Computer Weekly series: The age of data engineering
We have entered the age of data engineering.
That’s a lie, in truth, we’ve been working with data engineering methodologies, tools and processes since the sixties as we entered the “IBM” PC era and then subsequently moved to build networks, the Internet, the cloud model of service-based computing and the new era of AI with its generative fanfares and functions.
But now does feel rather like a new era in terms of the technology industry’s focus on data engineering, perhaps primarily because we know understand the value of each individual datum in the wider march to build intelligence services and automation functions.
CWDN series
So then, we embark upon the Computer Weekly Developer Network data engineering series. This selection of contributed columns and editorials will come from bona fide software engineers and data scientists at all levels who have spent most of their careers caring about the value drawn from the “values” (data pun there) that permeate throughout the applications and services that we now all depend upon.
But what is data engineering?
In simple terms, data engineering involves the creation of computing systems built to is collect, manage and transform raw data (sometimes structured, often unstructured) data into a usable form. Part of the wider discipline of data science, data engineering professionals are tasked with overseeing the development and management of database architectures and data processing systems.
Heavily focused on key tasks including integration, data engineering today (in the age of AI especially) involves identifying areas where automations can create more functional data pipelines that serve live production software applications effectively.

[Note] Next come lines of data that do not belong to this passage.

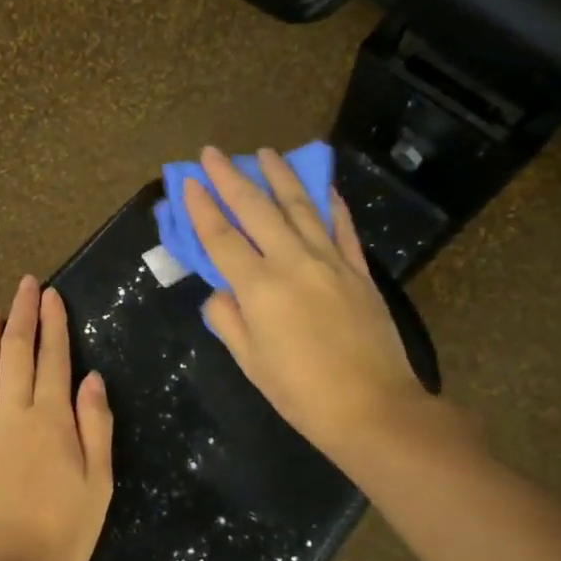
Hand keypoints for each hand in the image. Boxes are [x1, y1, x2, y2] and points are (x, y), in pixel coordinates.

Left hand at [0, 276, 114, 560]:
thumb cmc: (64, 531)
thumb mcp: (99, 481)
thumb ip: (95, 425)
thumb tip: (92, 377)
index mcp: (51, 418)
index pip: (53, 358)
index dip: (53, 324)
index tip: (51, 294)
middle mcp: (13, 414)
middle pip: (15, 353)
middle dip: (21, 316)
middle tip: (24, 284)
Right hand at [183, 146, 443, 466]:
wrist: (372, 407)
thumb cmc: (301, 392)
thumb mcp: (251, 363)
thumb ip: (229, 321)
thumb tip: (222, 293)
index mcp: (259, 288)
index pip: (222, 238)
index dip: (202, 208)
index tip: (189, 181)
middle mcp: (293, 263)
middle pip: (257, 210)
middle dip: (231, 178)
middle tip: (213, 153)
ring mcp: (331, 262)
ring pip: (301, 207)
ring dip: (280, 176)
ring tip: (266, 152)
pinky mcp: (359, 271)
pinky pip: (342, 228)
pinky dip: (331, 204)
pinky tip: (323, 186)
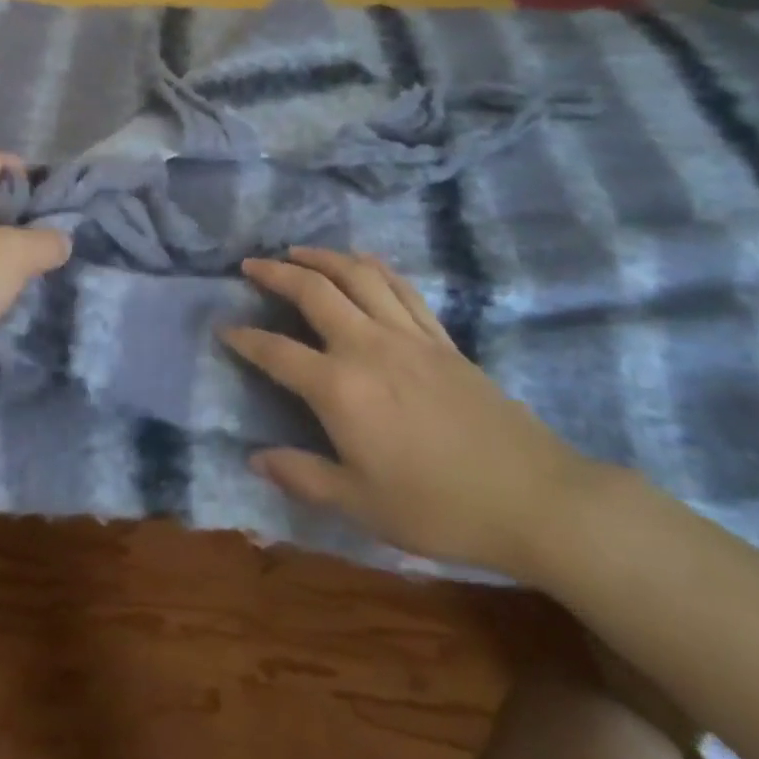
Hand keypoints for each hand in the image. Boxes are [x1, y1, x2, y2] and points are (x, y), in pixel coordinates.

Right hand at [222, 249, 604, 581]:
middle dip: (276, 273)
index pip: (276, 351)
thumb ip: (303, 477)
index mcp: (340, 388)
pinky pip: (401, 287)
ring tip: (297, 251)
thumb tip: (255, 458)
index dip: (245, 338)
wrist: (533, 497)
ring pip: (357, 275)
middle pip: (313, 291)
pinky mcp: (440, 337)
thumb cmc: (439, 508)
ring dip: (322, 256)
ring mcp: (407, 335)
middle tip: (252, 265)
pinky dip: (375, 266)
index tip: (224, 327)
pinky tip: (362, 261)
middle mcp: (367, 346)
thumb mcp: (361, 505)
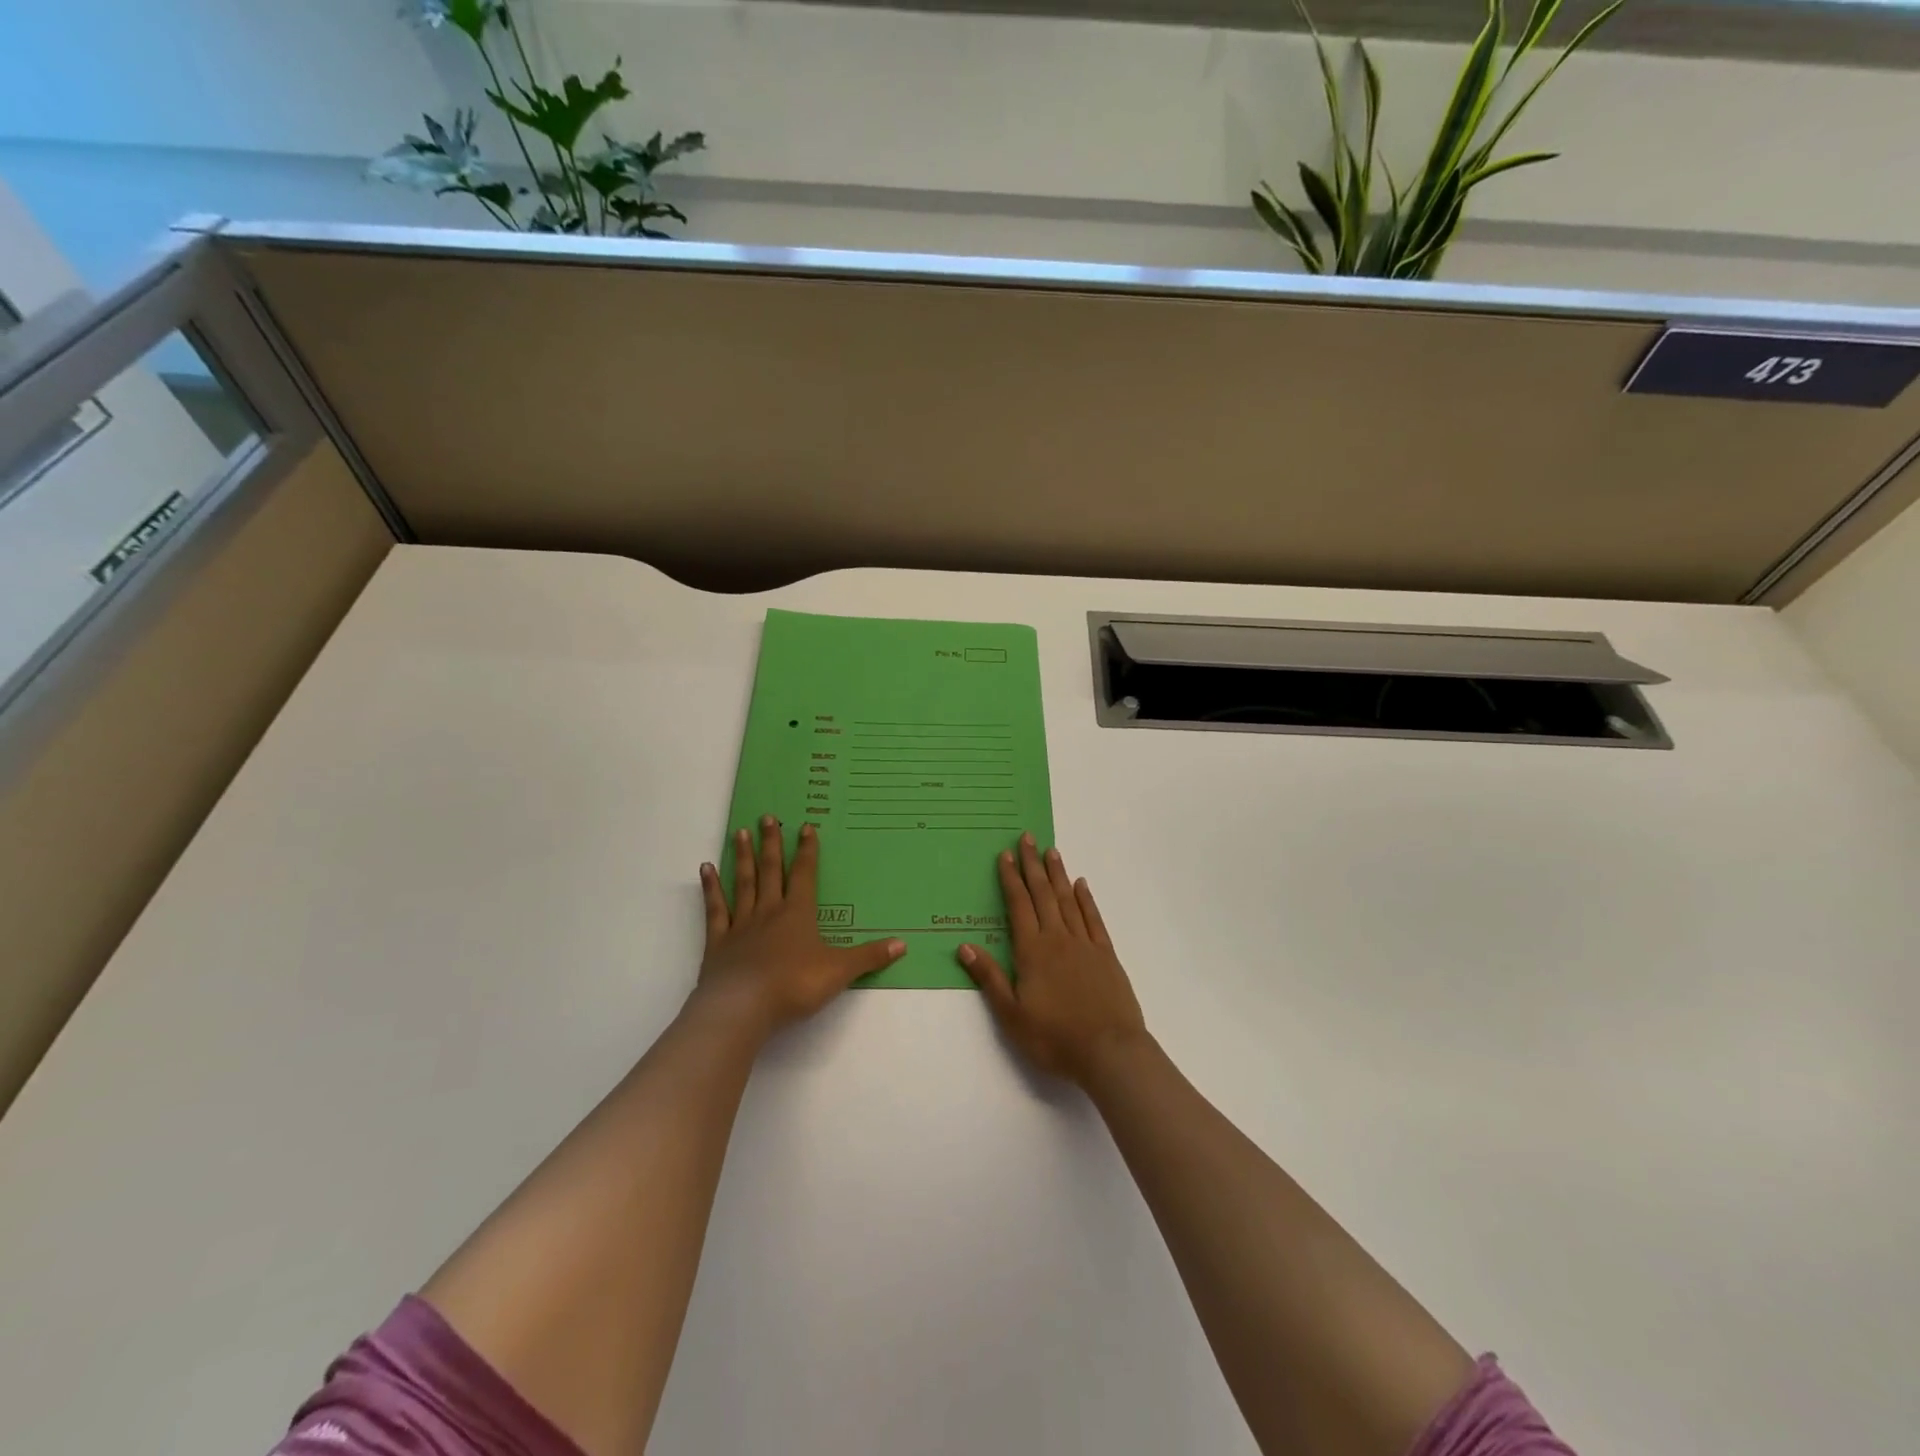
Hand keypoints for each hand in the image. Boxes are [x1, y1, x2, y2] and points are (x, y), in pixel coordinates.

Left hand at [696, 816, 905, 1037]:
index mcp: (798, 914)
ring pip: (743, 883)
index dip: (807, 851)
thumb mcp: (839, 971)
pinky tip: (706, 870)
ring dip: (742, 857)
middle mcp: (769, 911)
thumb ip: (869, 956)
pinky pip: (715, 909)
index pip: (805, 875)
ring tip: (739, 832)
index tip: (805, 826)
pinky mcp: (718, 942)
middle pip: (771, 871)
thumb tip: (903, 943)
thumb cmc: (794, 985)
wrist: (743, 1007)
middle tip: (767, 817)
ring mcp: (741, 925)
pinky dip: (711, 889)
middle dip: (772, 843)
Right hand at [956, 833, 1148, 1086]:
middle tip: (1027, 838)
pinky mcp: (1106, 955)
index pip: (1018, 905)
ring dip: (1058, 874)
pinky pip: (1093, 919)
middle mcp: (1058, 939)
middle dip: (1033, 865)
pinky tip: (1082, 885)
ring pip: (1068, 900)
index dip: (1011, 879)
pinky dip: (1086, 899)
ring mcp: (1085, 944)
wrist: (1110, 1051)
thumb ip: (989, 978)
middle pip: (1043, 894)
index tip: (1006, 855)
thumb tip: (965, 946)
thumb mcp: (1011, 1014)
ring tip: (1051, 851)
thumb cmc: (1054, 1038)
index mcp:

Other aspects of data engineering will involve data duplication, data verification and data management in order to corral information resources inside appropriate business policy controls as well as privacy and security guardrails – and this needs to be executed in a way that ensures data meets regulatory compliance legislation and governance controls.
Who are data engineers?
Data engineers typically have software engineering qualifications of some form and a background in science-related subjects, but automation means more business analysts and other domain specialists are being brought into the fiel.
According to IBM, “Data engineering is the practice of designing and building systems for the aggregation, storage and analysis of data at scale. Data engineers empower organisations to get insights in real-time from large datasets. From social media and marketing metrics to employee performance statistics and trend forecasts, enterprises have all the data they need to compile a holistic view of their operations. Data engineers transform massive quantities of data into valuable strategic findings.”
IBM also says that data engineers “govern data management” for downstream use including analysis, forecasting or machine learning.
As specialised computer scientists, data engineers excel at creating and deploying algorithms, data pipelines and workflows that sort raw data into ready-to-use datasets. Big Blue thinks that data engineering is an integral component of the modern data platform and makes it possible for businesses to analyse and apply the data they receive, regardless of the data source or format.
According to DWP DIgital, “A data engineer takes raw data, transforms it and stores it in formats appropriate to the use cases. An analogy is the fuel industry. Oil is extracted from a well transported, refined into different products (diesel, Jet fuel, LPG, biofuels) and stored available for further use. The whole process is monitored, secure and automated, with alerts in place when problems arise. Data engineering is the same concept, with data instead of oil.”
DWP thinks that data engineers need to be problem solvers, in order to be able to process information, present the problem statement and be solution-orientated. Ultimately, good data engineering can lead to the development of “data products” (often accessed via an API) that are optimised for different business departments to use inside what are now sometimes called “data streams” that enable immediate interrogation and support real-time decision-making.
Data product customers can be both internal departments and external entities and organisations.
How has data engineering evolved?
According to the GovUK pages for on data engineering, “Around the 1970s/1980s the term information engineering methodology (IEM) was created to describe database design and the use of software for data analysis and processing. These techniques were intended to be used by database administrators (DBAs) and by systems analysts based upon an understanding of the operational processing needs of organisations for the 1980s.”
This then moved as we entered the early 2000s, the data and data tooling was generally held by the information technology (IT) teams in most companies.
“In the early 2010s, with the rise of the Internet, the massive increase in data volumes, velocity and variety led to the term big data to describe the data itself and data-driven tech companies like Facebook and Airbnb started using the phrase data engineer. Due to the new scale of the data, major firms like Google, Facebook, Amazon, Apple, Microsoft and Netflix started to move away from traditional ETL and storage techniques. They started creating data engineering, a type of software engineering focused on data and in particular infrastructure, warehousing, data protection, cybersecurity, mining, modelling, processing and metadata management,” notes the Government Digital and Data Profession Capability Framework.
Beyond ETL, let’s talk
So let’s embark upon this editorial series with some real focus.
The above exposition and introduction should serve as an appropriate taster and scene-setter to clarify what we want from the data engineering cognoscenti who now have the opportunity to clarify what the status of this profession is, what skills matter most, whether the oft-unloved DBA can now enjoy a high status in the IT team, where automation (and let’s not have too much AI please) can help data workflows and how data engineering differs from and fits into the wider realm of data science.